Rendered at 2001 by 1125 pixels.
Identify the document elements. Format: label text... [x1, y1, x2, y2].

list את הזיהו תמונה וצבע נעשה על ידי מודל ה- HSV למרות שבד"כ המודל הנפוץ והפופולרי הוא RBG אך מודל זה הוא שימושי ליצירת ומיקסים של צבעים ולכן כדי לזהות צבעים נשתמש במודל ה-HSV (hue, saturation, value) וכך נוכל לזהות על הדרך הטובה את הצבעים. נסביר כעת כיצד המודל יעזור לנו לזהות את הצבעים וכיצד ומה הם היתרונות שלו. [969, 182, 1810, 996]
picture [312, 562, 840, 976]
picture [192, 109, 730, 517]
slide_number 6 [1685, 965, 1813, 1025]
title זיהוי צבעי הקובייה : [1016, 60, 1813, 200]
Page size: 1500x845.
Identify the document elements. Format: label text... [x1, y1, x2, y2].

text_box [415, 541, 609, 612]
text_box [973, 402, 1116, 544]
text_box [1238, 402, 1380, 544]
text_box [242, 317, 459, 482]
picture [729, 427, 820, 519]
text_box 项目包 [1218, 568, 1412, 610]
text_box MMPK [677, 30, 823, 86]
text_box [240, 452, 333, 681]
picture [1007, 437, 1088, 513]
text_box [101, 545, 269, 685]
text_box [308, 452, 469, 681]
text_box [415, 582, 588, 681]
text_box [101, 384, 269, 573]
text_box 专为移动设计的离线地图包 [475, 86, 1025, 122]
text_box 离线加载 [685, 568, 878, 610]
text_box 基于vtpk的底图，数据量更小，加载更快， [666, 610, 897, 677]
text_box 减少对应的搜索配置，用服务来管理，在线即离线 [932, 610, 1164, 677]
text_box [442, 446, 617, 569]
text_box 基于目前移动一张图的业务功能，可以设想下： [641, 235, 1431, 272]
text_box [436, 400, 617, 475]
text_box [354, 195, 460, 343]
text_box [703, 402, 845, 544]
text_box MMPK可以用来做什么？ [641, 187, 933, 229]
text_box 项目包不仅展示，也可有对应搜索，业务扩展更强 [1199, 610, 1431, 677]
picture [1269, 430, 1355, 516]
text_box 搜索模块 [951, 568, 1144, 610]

------------------------------------

* [PROBLEM DESCRIPTION]
Without omitting anything, output the entries exactly.

* [ANSWER TO THIS EXERCISE]
Rendered at 2001 by 1125 pixels.
Identify the document elements. Format: label text... [x1, y1, x2, y2].

list את הזיהו תמונה וצבע נעשה על ידי מודל ה- HSV למרות שבד"כ המודל הנפוץ והפופולרי הוא RBG אך מודל זה הוא שימושי ליצירת ומיקסים של צבעים ולכן כדי לזהות צבעים נשתמש במודל ה-HSV (hue, saturation, value) וכך נוכל לזהות על הדרך הטובה את הצבעים. נסביר כעת כיצד המודל יעזור לנו לזהות את הצבעים וכיצד ומה הם היתרונות שלו. [969, 182, 1810, 996]
picture [312, 562, 840, 976]
picture [192, 109, 730, 517]
slide_number 6 [1685, 965, 1813, 1025]
title זיהוי צבעי הקובייה : [1016, 60, 1813, 200]
Page size: 1500x845.
Identify the document elements. Format: label text... [x1, y1, x2, y2].

text_box [415, 541, 609, 612]
text_box [973, 402, 1116, 544]
text_box [1238, 402, 1380, 544]
text_box [242, 317, 459, 482]
picture [729, 427, 820, 519]
text_box 项目包 [1218, 568, 1412, 610]
text_box MMPK [677, 30, 823, 86]
text_box [240, 452, 333, 681]
picture [1007, 437, 1088, 513]
text_box [101, 545, 269, 685]
text_box [308, 452, 469, 681]
text_box [415, 582, 588, 681]
text_box [101, 384, 269, 573]
text_box 专为移动设计的离线地图包 [475, 86, 1025, 122]
text_box 离线加载 [685, 568, 878, 610]
text_box 基于vtpk的底图，数据量更小，加载更快， [666, 610, 897, 677]
text_box 减少对应的搜索配置，用服务来管理，在线即离线 [932, 610, 1164, 677]
text_box [442, 446, 617, 569]
text_box 基于目前移动一张图的业务功能，可以设想下： [641, 235, 1431, 272]
text_box [436, 400, 617, 475]
text_box [354, 195, 460, 343]
text_box [703, 402, 845, 544]
text_box MMPK可以用来做什么？ [641, 187, 933, 229]
text_box 项目包不仅展示，也可有对应搜索，业务扩展更强 [1199, 610, 1431, 677]
picture [1269, 430, 1355, 516]
text_box 搜索模块 [951, 568, 1144, 610]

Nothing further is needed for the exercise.